Les enfants atteints de handicap psychique ont également profité des retombées de la loi de février 2005, qui, faisant de l’inclusion scolaire une priorité, a établi les projets personnalisés de scolarisation pour la quasi-totalité de ces élèves. Leur intégration dans l’école publique ou l’université progresse : on recensait 35 062 enfants handicapés psychiques en milieu ordinaire en 2010, contre 28 272 en 2006 et 10 544 étudiants handicapés en 2008-2009 contre 6 470 en 1990-2000.
Inégalités et désorganisation.
Si la lettre de la loi de 2005 plaide ainsi pour une meilleure reconnaissance et intégration du handicap psychique, elle n’a pour l’instant pas suffit à faire bouger l’esprit des partenaires, des institutions, et de l’ensemble de la société. Les rapporteurs soulignent plusieurs « points de vigilance » qui laissent deviner, par transparence, autant de critiques.
Ils attirent l’attention sur les difficultés rencontrées par les handicapés pour se loger dans les grandes villes, dont le parc social explose, et suggèrent le renforcement des services d’accompagnement. Ils estiment en outre « indispensable de maintenir les possibilités d’accueil dans les établissements adaptés à la réalité du handicap psychique lorsque la solution du logement ordinaire ou le maintien dans la famille s’avère impossible ».
L’état des lieux n’est pas meilleur pour le travail. « Les dispositifs prévus pour le maintien dans l’emploi ne concernent qu’un nombre très réduit de personnes handicapées psychiques », critique le rapport. Et de pointer plusieurs dysfonctionnements : la médecine du travail n’est pas suffisamment formée à la prévention de ce type de handicap, les dispositifs d’insertion professionnelle, très nombreux, forment un maillage illisible, et certaines entreprises abuseraient du statut de handicapé psychique pour entrer dans le quota des 6 %.

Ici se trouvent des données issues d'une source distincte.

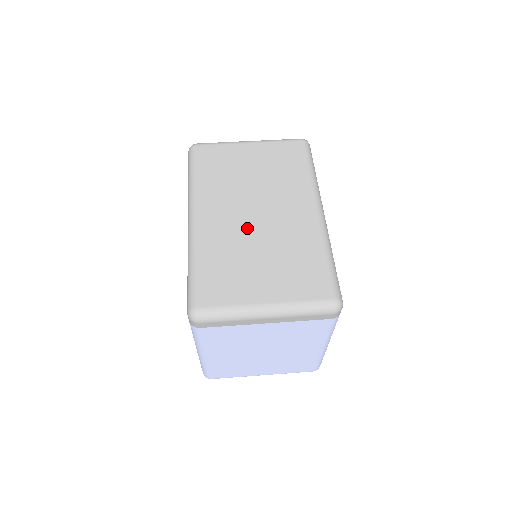
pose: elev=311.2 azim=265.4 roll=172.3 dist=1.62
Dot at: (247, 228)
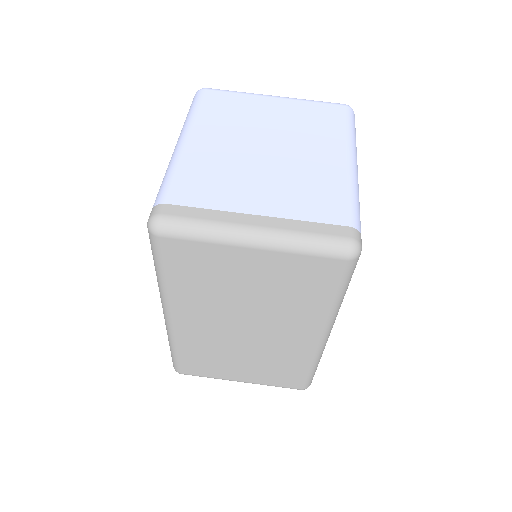
Dot at: (231, 339)
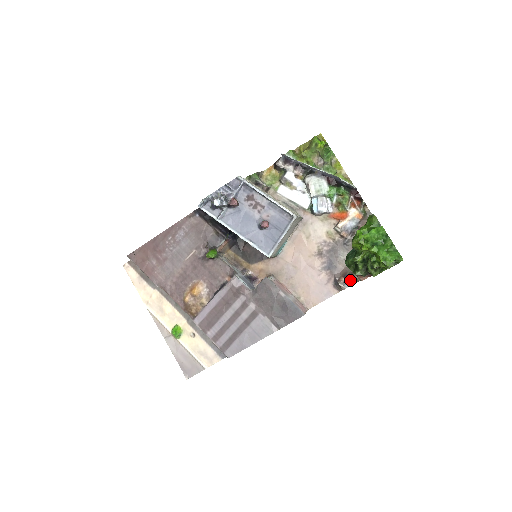
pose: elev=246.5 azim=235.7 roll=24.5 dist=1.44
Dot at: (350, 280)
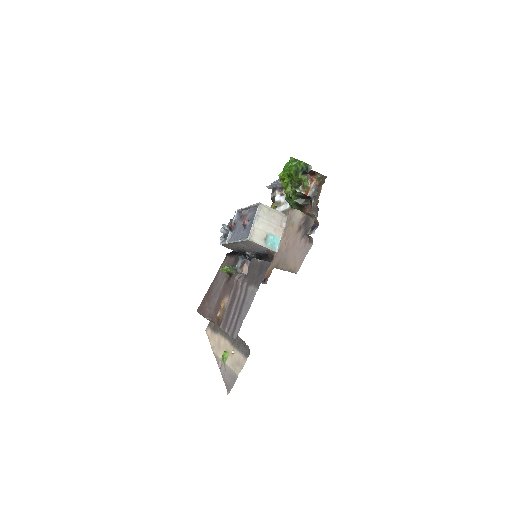
Dot at: (316, 227)
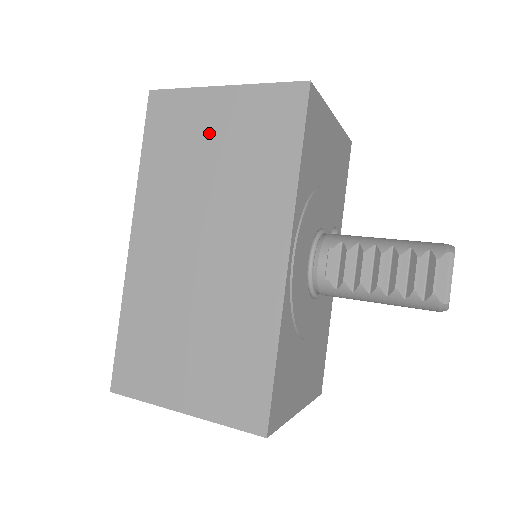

La prise en charge du handicap à l’école ou dans les études supérieures est enfin défaillante. La mission appelle au renforcement des programmes de prévention précoce, qui ne sont pas systématiquement appliqués, notamment pour les 0-12 ans. Elle dénonce parallèlement les coupes dans les effectifs des réseaux d’aides spécialisées aux enfants en difficulté (RASED) et des auxiliaires de vie scolaire, par ailleurs insuffisamment formés.
De façon plus générale, le rapport pointe une coopération encore médiocre et inégale des acteurs locaux et des champs sanitaire, médico-social, et social, et dénonce la faiblesse de la formation des professionnels et de l’information au public, « disséminée et difficilement accessible ». Des leviers pourtant indispensables à actionner, afin de modifier la place des handicapés psychiques dans la société.